What should have been a dignified farewell to one of the greatest musical icons this country has ever produced instead degenerated into a shameful public spectacle, exposing deep cracks in our family systems, traditional authority, and collective conscience.
The controversies that followed Daddy Lumba’s death were not just unfortunate; they were avoidable. And the strong hands behind his burial should bow their heads in shame.
At the heart of this disgrace is a family implosion that played out in the full glare of the public. A man who gave Ghana timeless music, joy, and cultural pride was denied peace even in death. Feuding relatives, public accusations, power struggles, and emotional cruelty replaced unity, dignity, and respect. This was not merely a private family matter; it became a national embarrassment because Daddy Lumba was not an ordinary man. He belonged to Ghana.
Even more troubling is what this episode reveals about the broken state of the Ghanaian family system. Traditionally, death is the one moment when families are expected to set aside differences. Elders intervene. Wisdom prevails. Peace is enforced if necessary. But in this case, no such moral authority emerged. Instead, silence, indifference, and opportunism reigned.
The failure of the nananom—those who should embody wisdom, restraint, and moral leadership is harrowing. At a time when their intervention was desperately needed to bring feuding family members together, they sat unconcerned.
Their silence was loud. Their inaction spoke volumes. If elders cannot rise in moments like this, then we must ask: what exactly is the value of our traditional authority today?
Equally shameful is the role played by the so-called abusuapanin, a man who, by all accounts, had no meaningful personal relationship with Daddy Lumba while he was alive. Yet on the very day of Lumba’s death, this same individual granted an interview filled with hostility and thinly veiled self-promotion.
It was clear to many Ghanaians that this was not about honouring the dead, but about seizing a moment, chasing relevance, visibility, and ultimately money.
Turning a national icon’s funeral into a business venture is morally bankrupt.
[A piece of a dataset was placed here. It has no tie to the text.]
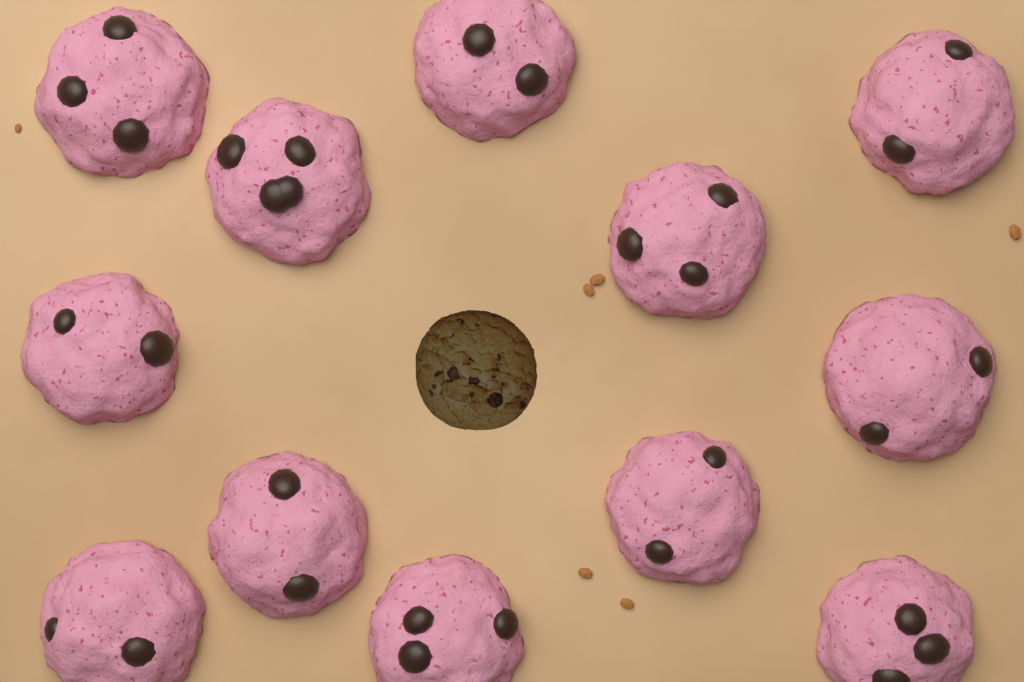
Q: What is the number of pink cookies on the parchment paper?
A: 12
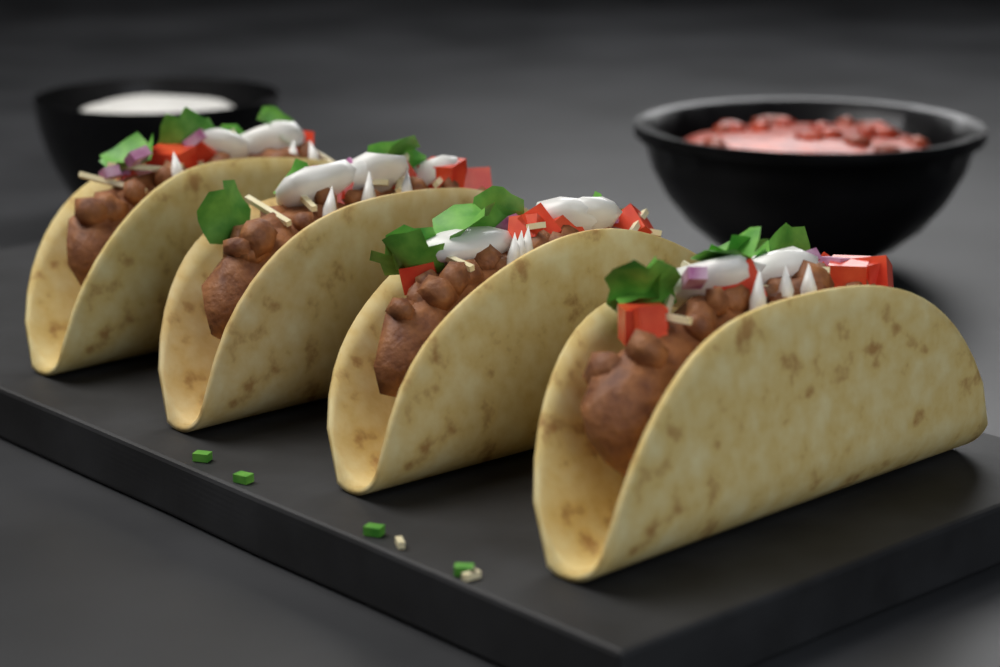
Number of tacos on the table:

Using grief as a stage for personal fame is disgraceful. And when such conduct is tolerated under the banner of tradition, it strips the chieftaincy institution, particularly in the Ashanti Region, of its moral authority and dignity. Tradition without integrity is hollow ritual.
Perhaps the most heartbreaking aspect of this entire saga is the treatment of Daddy Lumba’s first wife. How, in any society that claims to value marriage, family, and respect, could the first wife of such a man be treated as a non-entity? How could her place be erased, ignored, or sidelined without shame? This was not only unjust but also cruel.
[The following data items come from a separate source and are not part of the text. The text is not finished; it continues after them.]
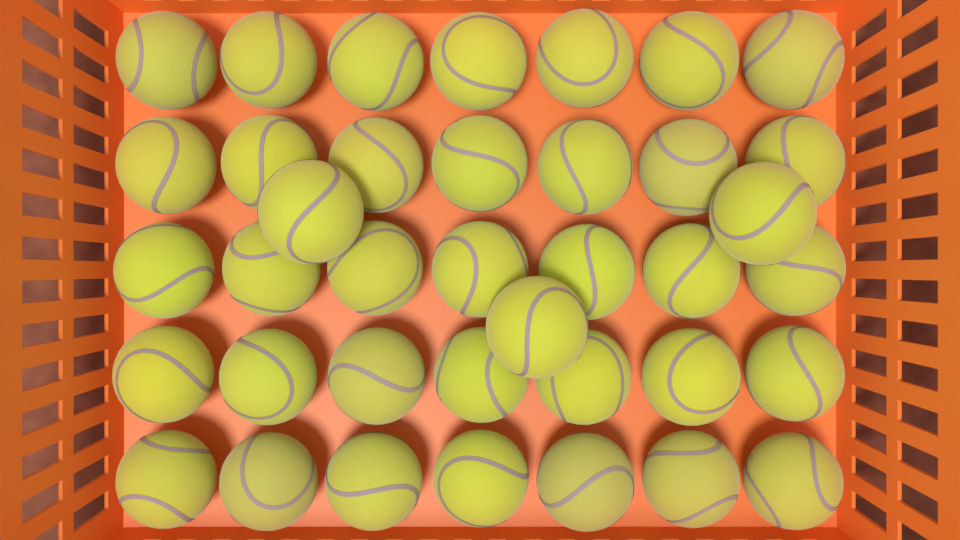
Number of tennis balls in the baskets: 38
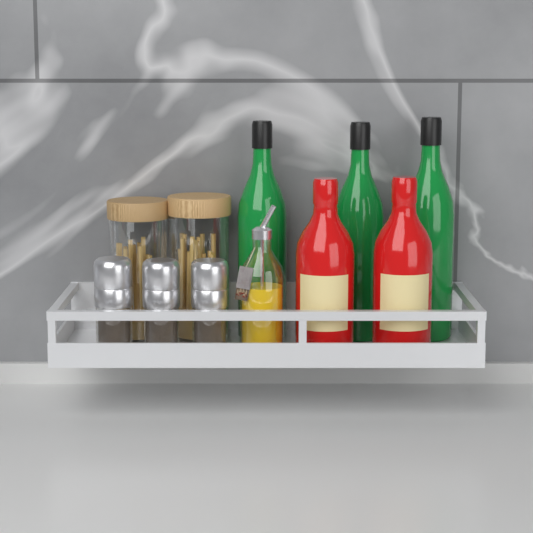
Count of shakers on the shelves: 3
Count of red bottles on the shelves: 2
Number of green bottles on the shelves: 3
The way she was treated reflects a dangerous erosion of values. It sends a message that women’s sacrifices, loyalty, and history can be discarded when power and money enter the room. If this can happen to the wife of Daddy Lumba, then what hope is there for the ordinary Ghanaian woman?
What happened after Daddy Lumba’s death was not just about one family; it was a mirror held up to Ghanaian society. It showed us how easily we abandon dignity for spectacle, wisdom for noise, and unity for personal gain. It showed how quickly we forget that death should humble us all.
Posterity will judge this moment harshly. It will judge the elders who stayed silent, the opportunists who cashed in, the institutions that failed to act, and the society that watched unconcerned. We cannot pretend we did not see. We cannot claim ignorance. We all witnessed it.
Daddy Lumba deserved better. His family deserved better. Ghana deserved better. And for all those who played a role either directly or indirectly in turning his burial into a shameful display, the verdict is simple: bow your heads in shame.